The Arlington Human Rights Commission is appalled and horrified by the recent mass shootings that have dominated the news:


  • 5/14: The racially-motivated shooting in Buffalo, NY, where 10 Black grocery shoppers were killed and 3 others injured by a white shooter radicalized by a racist conspiracy theory.

  • 5/15: The politically-motivated shooting in Laguna Woods, CA, where 1 person was killed and 5 injured at a Taiwanese church by a shooter opposed to Taiwan’s independence from China.

  • 5/24: The unexplained shooting in Uvalde, TX, where 19 children and 2 teachers were killed at an elementary school, after the shooter shot his grandmother at home and shot at others outside the school.


Making matters even worse, it is important to realize that shootings have been occurring all year. According to FBI data, shootings have been dramatically increasing year over year since 2020. The school shooting in Uvalde was the 27th school shooting this year. The Gun Violence Archive counts 17 (and growing) mass shootings just since the killings in Buffalo.


The AHRC finds this unacceptable, and demands concrete steps be taken to fix this problem.


Personal safety experts understand that attacks happen when an attacker has a combination of three things: intent, opportunity, and means.

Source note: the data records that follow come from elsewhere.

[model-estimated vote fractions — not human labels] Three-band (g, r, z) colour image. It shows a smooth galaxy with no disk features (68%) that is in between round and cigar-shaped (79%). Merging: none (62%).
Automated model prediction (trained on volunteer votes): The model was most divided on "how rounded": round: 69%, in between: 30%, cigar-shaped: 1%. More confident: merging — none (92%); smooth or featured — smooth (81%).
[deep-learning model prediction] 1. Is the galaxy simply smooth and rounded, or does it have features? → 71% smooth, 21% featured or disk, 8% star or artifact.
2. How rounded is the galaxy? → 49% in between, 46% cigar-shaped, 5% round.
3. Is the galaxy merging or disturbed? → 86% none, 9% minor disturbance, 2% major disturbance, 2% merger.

As a society, we need to be open-minded to solutions that address any of these components:


  • Intent: This is the most diverse category, because the motivation to kill is very personal. It will be very challenging to address root causes like racism, social isolation, mental health, and medical or economic hopelessness. We must work on all of these fronts, and accept that social safety nets can play a key role here. The less compassionate a society becomes, the more individuals are inspired with violent intent.

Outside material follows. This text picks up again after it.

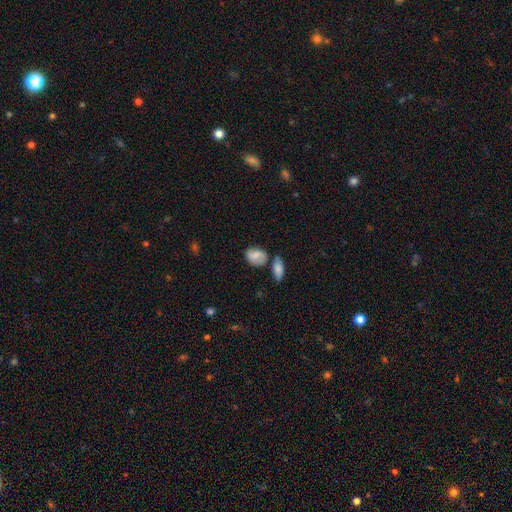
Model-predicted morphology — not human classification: Overall: smooth (76%). How rounded: in between (76%). Merging: none (54%; minor disturbance 23%).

  • Opportunity: This is also a very challenging category because opportunities abound. Social gatherings are important to our communities, and they often gather similar people to single locations where they can become targets. Protecting all of these gatherings is a difficult, last-ditch solution. It is often too late.

  • Means: This is an area where there is evidence from other countries that solutions do work. An attacker with intent and opportunity is still less likely to cause death without the means. Guns are killing tools and some guns are specifically designed to kill people. The availability of these weapons is the primary reason that killings in America are so frequent and lethal - over 110 people die each day from gun violence and it is the leading killer of children and teens in the US. Mass shootings get the most media attention but they are only a small portion of overall gun violence. We must be open to solutions in this area, even if we need to discuss it at a Constitutional level.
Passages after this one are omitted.